Um detalhe marcou a decisão do ministro Alexandre de Moraes, do STF (Supremo Tribunal Federal), que autorizou a prisão domiciliar temporária de Jair Bolsonaro, antes até da alta hospitalar prevista para esta quarta-feira, 25. A nova escolta do ex-presidente, desde a internação no hospital DF Star, em Brasília, até ser removido para a residência familiar localizada no Jardim Botânico, bairro nobre de Brasília, será de responsabilidade da PMDF (Polícia Militar do Distrito Federal). 

De acordo com a decisão do relator da ação que condenou o líder da direita a 27 anos e 3 meses de reclusão, a corporação militar terá a missão de garantir a tranquilidade da operação planejada para cumprir a determinação do Supremo. Além disso, a força de segurança também terá a responsabilidade de monitorar a movimentação da casa.

Segundo o ministro, apenas a esposa Michelle, a filha Laura e a enteada Letícia foram dispensadas da restrição para frequentar a residência, uma vez que dividem o mesmo teto. Por outro lado, os outros filhos terão apenas dois dias (quartas e sábados) como opção para visitar o pai.

Desde de que foi transferido para a Papudinha, para cumprir parte da condenação judicial de tentativa de golpe de Estado, o ex-presidente esteve sob responsabilidade da Secretaria de Administração Penitenciária (Seape-DF), conforme antecipou o secretário de Segurança Pública do DF, Sandro Avelar, à reportagem do PlatôBR. Após o novo entendimento de Moraes, divulgado na terça-feira, 24, a pasta responsável pelos prisioneiros do DF retificou a informação: “Todo o esquema de escolta do referido custodiado ficará a cargo da Polícia Militar do Distrito Federal”, informou o secretário à coluna. 
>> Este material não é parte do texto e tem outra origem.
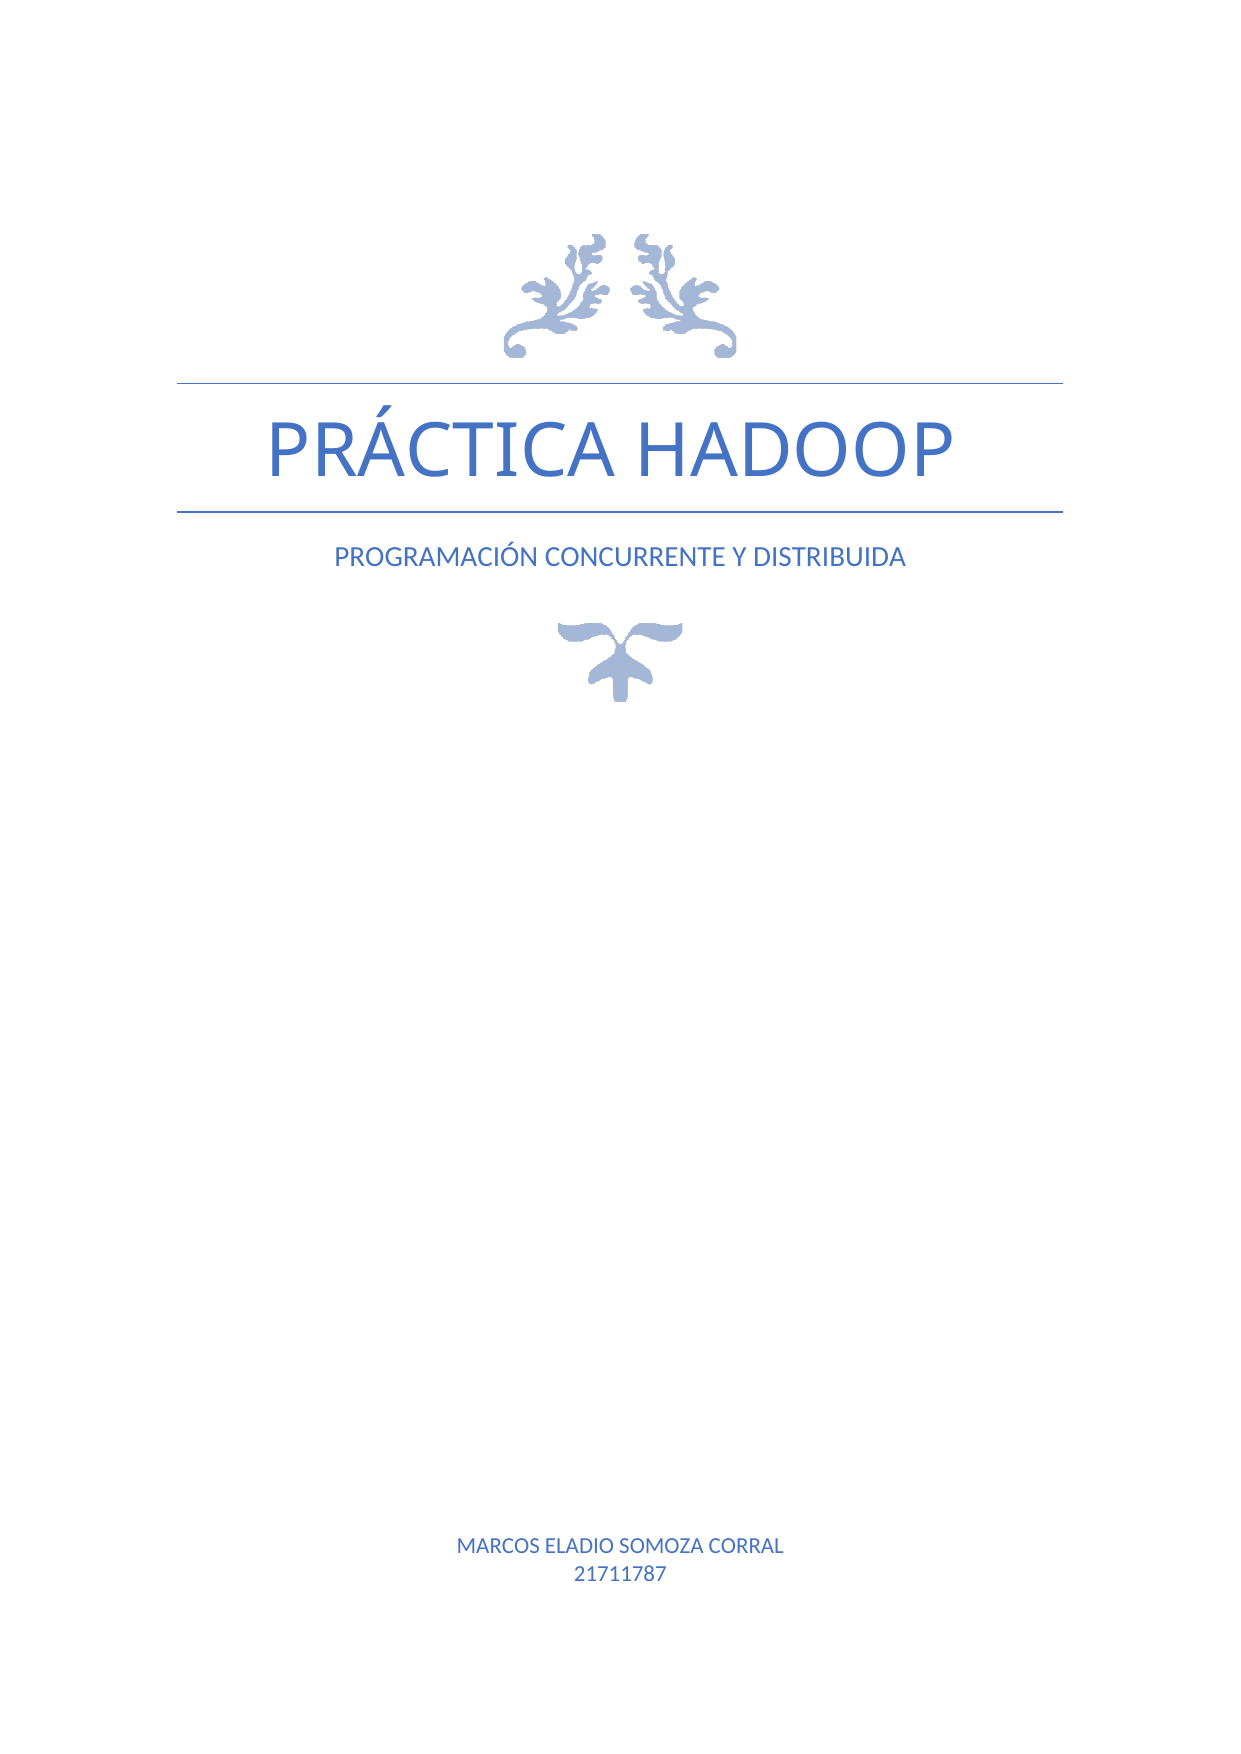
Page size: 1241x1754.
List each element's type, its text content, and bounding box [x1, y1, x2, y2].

text Marcos eladio somoza corral [177, 1532, 1063, 1559]
text 21711787 [177, 1559, 1063, 1588]
text PROGRAMACIÓN CONCURRENTE Y DISTRIBUIDA [177, 538, 1063, 573]
text PRÁCTICA HADOOP [177, 384, 1063, 511]
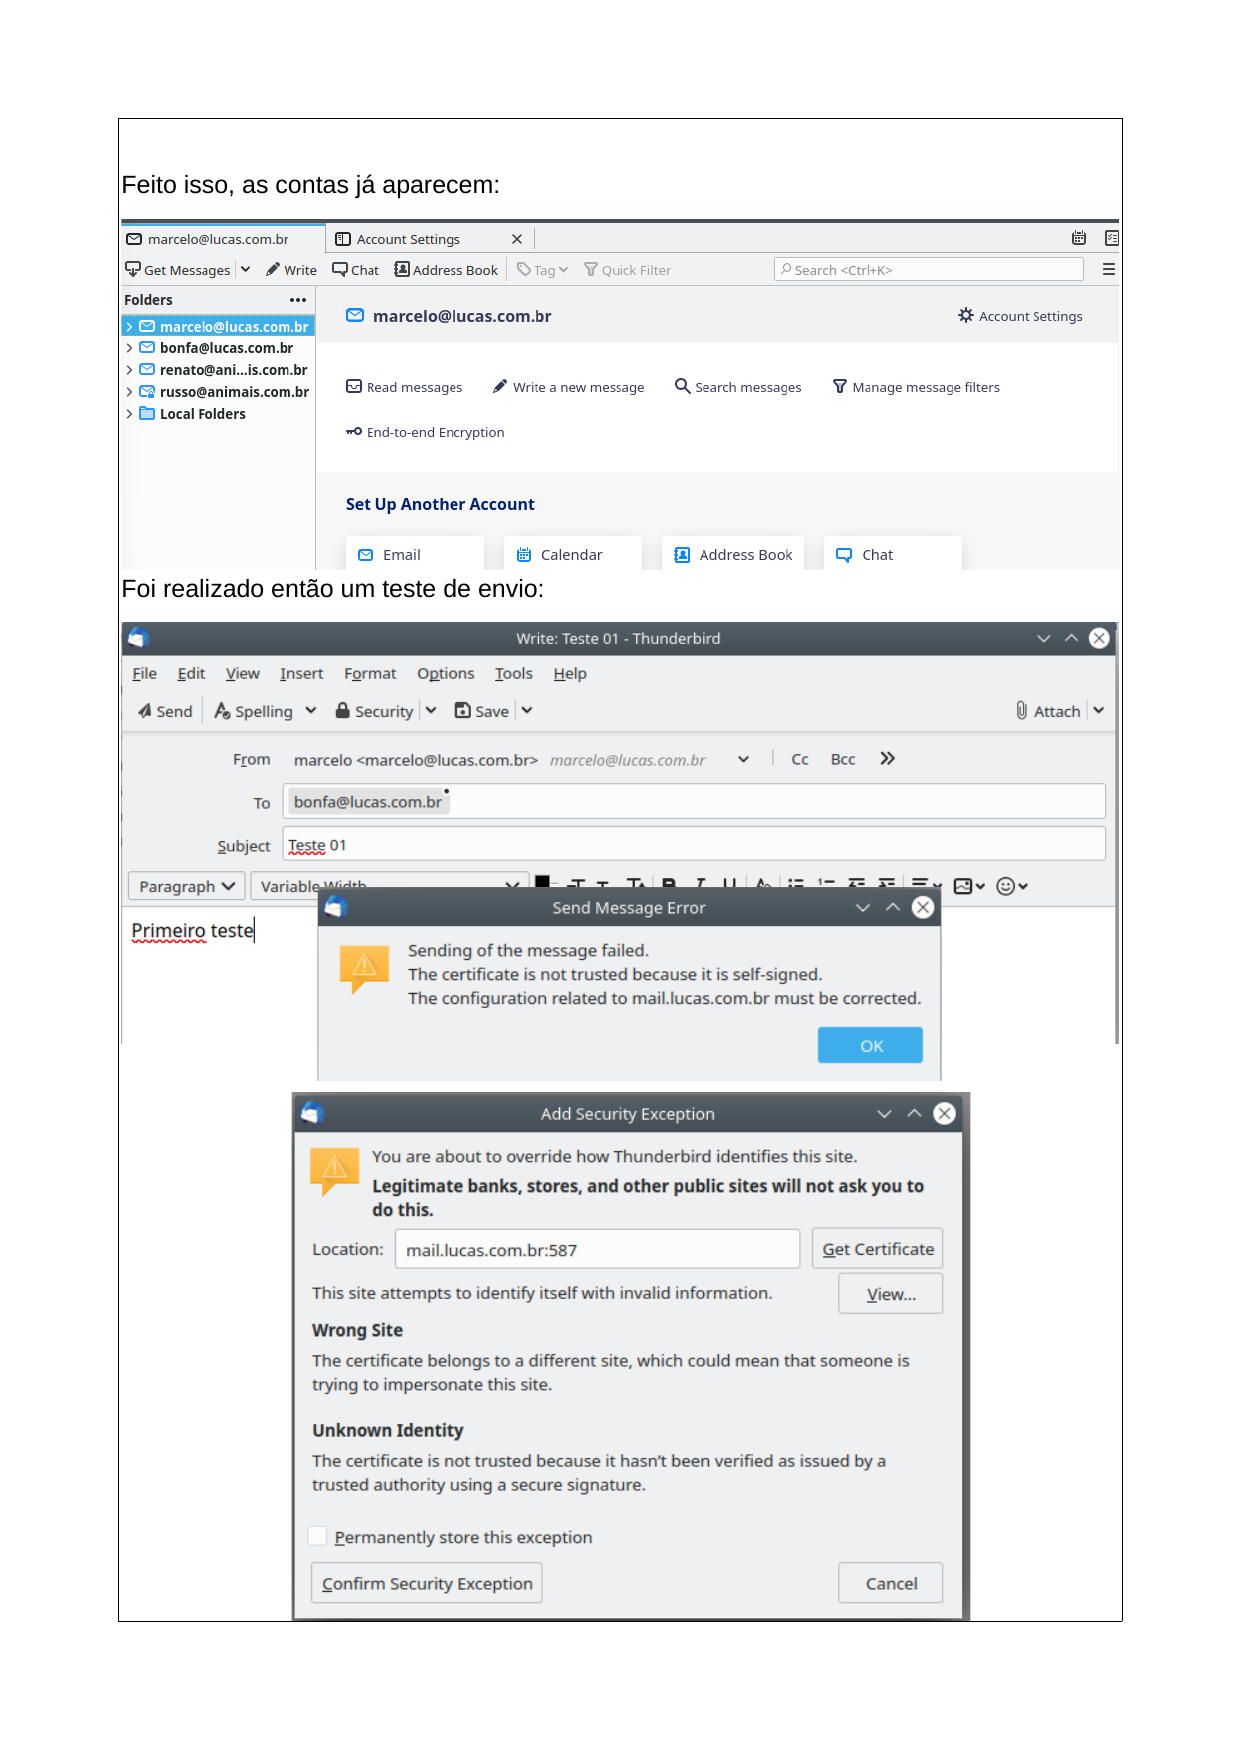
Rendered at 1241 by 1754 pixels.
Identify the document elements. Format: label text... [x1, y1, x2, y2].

Bolsonaro foi internado no dia 13 de março para tratar uma broncopneumonia bacteriana. Com a saúde debilitada, o ex-presidente contou com a articulação da ex-primeira-dama Michelle Bolsonaro, mas reforçada pela atuação do senador Flávio Bolsonaro (PL-RJ), primogênito e pré-candidato ao Palácio do Planalto, com o reforço do governador paulista, Tarcísio de Freitas (Republicanos), e de congressistas signatários do requerimento que reivindicava a prisão domiciliar do ex-presidente.

Com as visitas suspensas a partir da custódia domiciliar, Bolsonaro estará impedido de receber aliados, mesmo modelo adotado na Papudinha. Exceção só com autorização explícita de Alexandre de Moraes, que determinou o uso de tornozeleira eletrônica e o monitoramento quase em tempo real até que Bolsonaro receba alta do DF Star e passe a cumprir a condenação na residência familiar.